Le pensionnat dans lequel on avait placé Laure, à l’âge de neuf ans, était un rendez-vous d’éducation pour les vieilles familles de la province et les bourgeois huppés, jaloux de coudoyer les grands noms. M. Lefort, par sa position de fortune et par les tendances de son esprit, rentrait dans la catégorie de ces derniers.

Un des travers cultivés dans la noble institution, tenue par de braves religieuses bien intentionnées mais absolument ignorantes de la vie réelle, consistait à rehausser outre mesure l’importance de la particule aux yeux des jeunes personnes qui en étaient décorées. De là, pour les roturières, humiliation, envie, désir maladif de sortir de leur infériorité. Aussi, le dirons-nous? dans le nombre s’en trouvait-il quelques-unes qui n’hésitaient pas à se décerner à elles-mêmes des lettres «latentes» de noblesse, et improvisaient discrètement, sur leur table à toilette, une mignonne savonnette à vilaine pour leur usage personnel. Ce singulier caprice n’était d’ailleurs gravement contrarié ni par les maîtresses ni par les élèves; pour si peu que la chose fût présentée en douceur, elle passait presque sans contrôle. Bien mieux, nos petites comtesses de fantaisie, nos petites marquises de contrebande finissaient par se prendre elles-mêmes au sérieux. Et ce n’était pas sans d’affreux serrements de cœur, sans indignation péniblement refoulée, que d’aucunes, pendant les vacances, voyaient certains parents irrespectueux ou quelques amies d’enfance, par trop grossièrement familières, manquer en leur personne’aux égards dus aux gens de qualité.
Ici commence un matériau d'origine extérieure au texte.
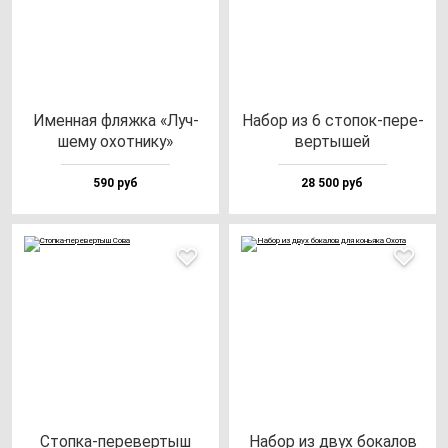
Имен­ная фляж­ка «Луч­
Набор из 6 сто­пок-пе­ре­
ше­му охот­ни­ку»
вер­ты­шей
590 руб
28 500 руб
Стоп­ка-пе­ре­вер­тыш
Набор из двух бо­ка­лов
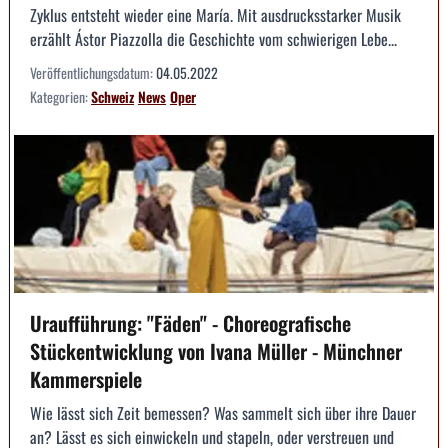
Zyklus entsteht wieder eine María. Mit ausdrucksstarker Musik
erzählt Ástor Piazzolla die Geschichte vom schwierigen Lebe...
Veröffentlichungsdatum:
04.05.2022
Kategorien:
Schweiz
News
Oper
Uraufführung: "Fäden" - Choreografische
Stückentwicklung von Ivana Müller - Münchner
Kammerspiele
Wie lässt sich Zeit bemessen? Was sammelt sich über ihre Dauer
an? Lässt es sich einwickeln und stapeln, oder verstreuen und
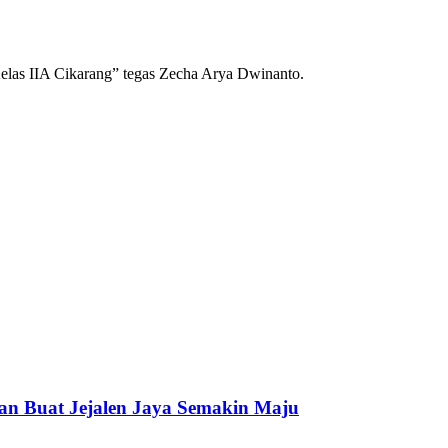
 Kelas IIA Cikarang” tegas Zecha Arya Dwinanto.
an Buat Jejalen Jaya Semakin Maju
Lorsque, à l’âge de seize ans, Mlle Laure Lefort fit son entrée dans le monde périgourdin, il ne fut bruit que de ses talents et de sa beauté. Le paintre qui, à cette époque, fut chargé de faire son portrait, se trouva être un artiste.

–Jamais, a-t-il souvent répété depuis, je n’ai mieux senti l’impuissance de la peinture à rendre certains contrastes.

Représentez-vous deux épais bandeaux de cheveux noirs comme le jais, formant un cadre sévère au visage le plus charmant. Les sourcils bruns étaient trop fièrement dessinés peut-être; mais les yeux, d’une indicible douceur, en tempéraient l’expression un peu rude. Mollement duveteuses comme la pêche, les joues semblaient inviter les baisers; colorées fraîchement d’une innocente rougeur, elles faisaient rêver aux anges. Quant à la bouche, oh! c’était une vraie bouche d’enfant: elle avait oublié de grandir! Chaque fois que le sourire l’entr’ouvrait, cette vivante grenade laissait voir un joyeux écrin de dents fines et étincelantes. Bref, cette tête adorable, d’un ovale parfait, et terminée par un menton orné d’une fossette particulièrement mignonne, était l’enchantement du regard et le désespoir de la palette.

A ces avantages physiques, mis en valeur par une taille des mieux proportionnées et une démarche pleine d’un noble abandon, Laure joignait, sous le rapport de l’esprit, les plus heureuses dispositions heureusement cultivées. Elle possédait ce germe de l’intelligence et des talents qui, pour se développer seul ensuite, n’a besoin que des premières leçons des maîtres même les plus vulgaires. Selon la nature de l’objet, son esprit était, tour à tour, intuitif ou inspiré. En musique surtout, depuis que, sortie de pension, elle étudiait à sa fantaisie, elle réalisait les progrès les plus étonnants. Lorsque, sans se faire trop prier, elle venait se mettre au piano pour s’accompagner elle-même, on ne savait ce qu’on devait le plus-admirer, de la portée riche et sonore de sa voix ou de l’expression naïve et dramatique qu’elle donnait naturellement à ce qu’elle chantait.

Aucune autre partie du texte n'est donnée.